The treatment term, only used for "as treated" estimands. PP and ITT are fixed to use "assigned_treatment".

adjustment_terms

Formula terms for any covariates to adjust the outcome model.

followup_time_terms

Formula terms for followup_time, the time period relative to the start of the trial.

trial_period_terms

Formula terms for trial_period, the time period of the start of the trial.

model_fitter

A te_model_fitter object, e.g. from stats_glm_logit().

Value

A modified object with the outcome_model slot set

Examples

trial_sequence("ITT") |>
  set_data(data_censored) |>
  set_outcome_model(
    adjustment_terms = ~age_s,
    followup_time_terms = ~ stats::poly(followup_time, degree = 2)
  )

Set switching weight model

Description

[Experimental]

Usage

set_switch_weight_model(object, numerator, denominator, model_fitter, ...)

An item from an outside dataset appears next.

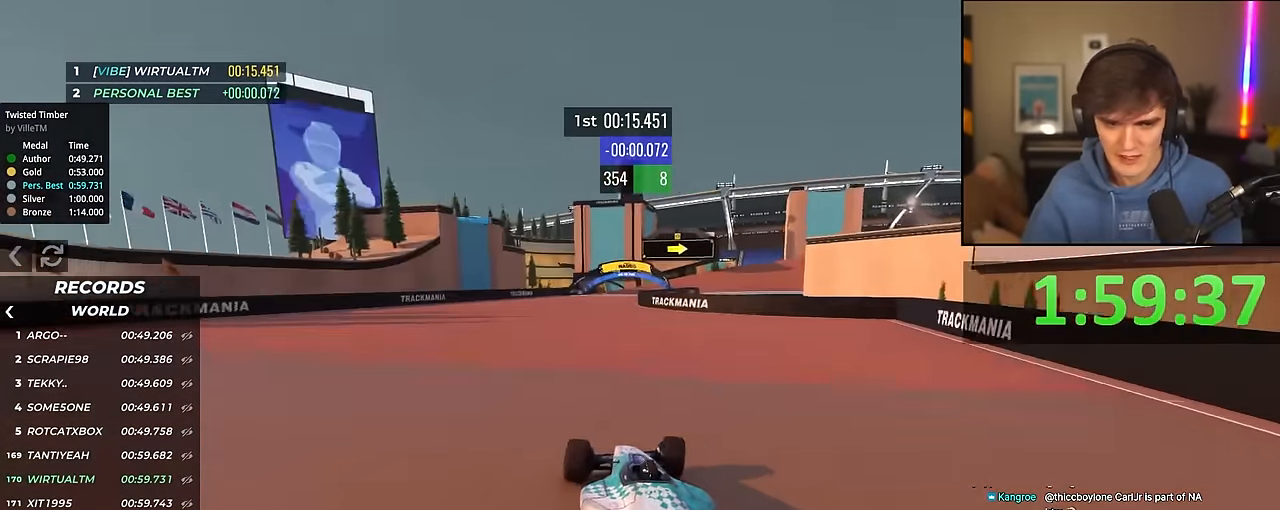
{"keys": ["right", "up"], "events": [[150, "right", "up"], [333, "right", "down"]]}
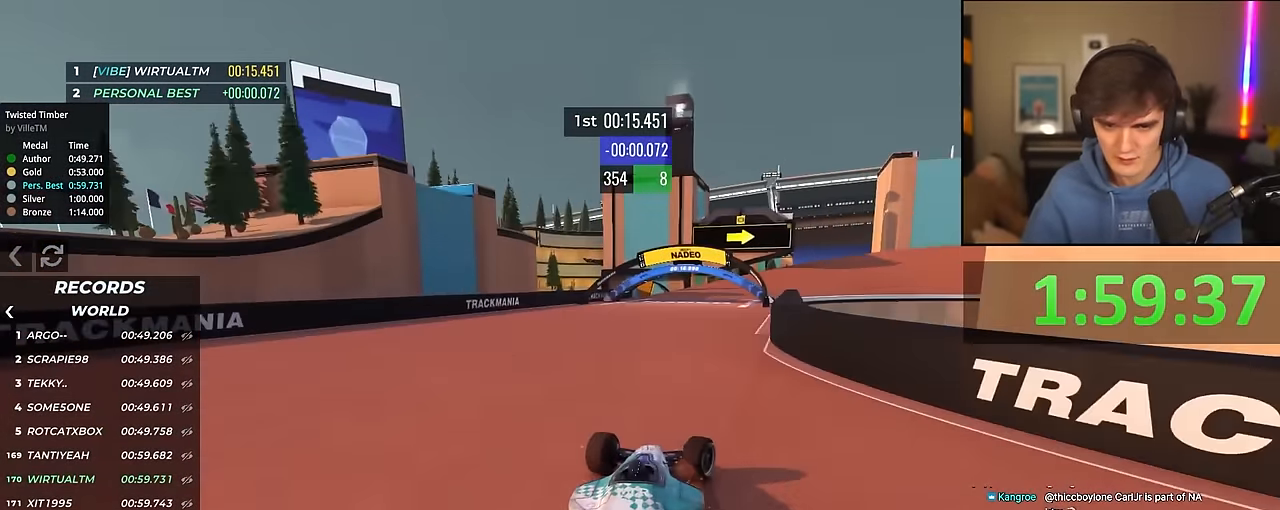
{"keys": ["right", "up"], "events": []}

## S4 method for signature 'trial_sequence'
set_switch_weight_model(
  object,
  numerator,
  denominator,
  model_fitter,
  eligible_wts_0 = NULL,
  eligible_wts_1 = NULL
)

## S4 method for signature 'trial_sequence_ITT'
set_switch_weight_model(object, numerator, denominator, model_fitter)

Arguments

object

A trial_sequence object.

numerator

Right hand side formula for the numerator model

denominator

Right hand side formula for the denominator model

model_fitter

A te_model_fitter object, such as stats_glm_logit

...

Other arguments used by methods.

eligible_wts_0

Name of column containing indicator (0/1) for observation to be excluded/included in weight model.

eligible_wts_1

Exclude some observations when fitting the models for the inverse probability of treatment weights. For example, if it is assumed that an individual will stay on treatment for at least 2 visits, the first 2 visits after treatment initiation by definition have a probability of staying on the treatment of 1.0 and should thus be excluded from the weight models for those who are on treatment at the immediately previous visit. Users can define a variable that indicates that these 2 observations are ineligible for the weight model for those who are on treatment at the immediately previous visit and add the variable name in the argument eligible_wts_1. Similar definitions are applied to eligible_wts_0 for excluding observations when fitting the models for the inverse probability of treatment weights for those who are not on treatment at the immediately previous visit.

Value

object is returned with ⁠@switch_weights⁠ set

Examples

trial_sequence("PP") |>
  set_data(data = data_censored) |>
  set_switch_weight_model(
    numerator = ~ age_s + x1 + x3,
    denominator = ~ x3 + x4,
    model_fitter = stats_glm_logit(tempdir())
  )

Show Weight Model Summaries

Description

[Experimental]

Usage

show_weight_models(object)

Arguments

object

A trial_sequence object after fitting weight models with calculate_weights()

Value

Prints summaries of the censoring models


Fit outcome models using stats::glm

Description

[Experimental]

Usage

stats_glm_logit(save_path)

Arguments

save_path

Directory to save models. Set to NA if models should not be saved.

Details

Specify that the pooled logistic regression outcome models should be fit using stats::glm with family = binomial(link = "logit").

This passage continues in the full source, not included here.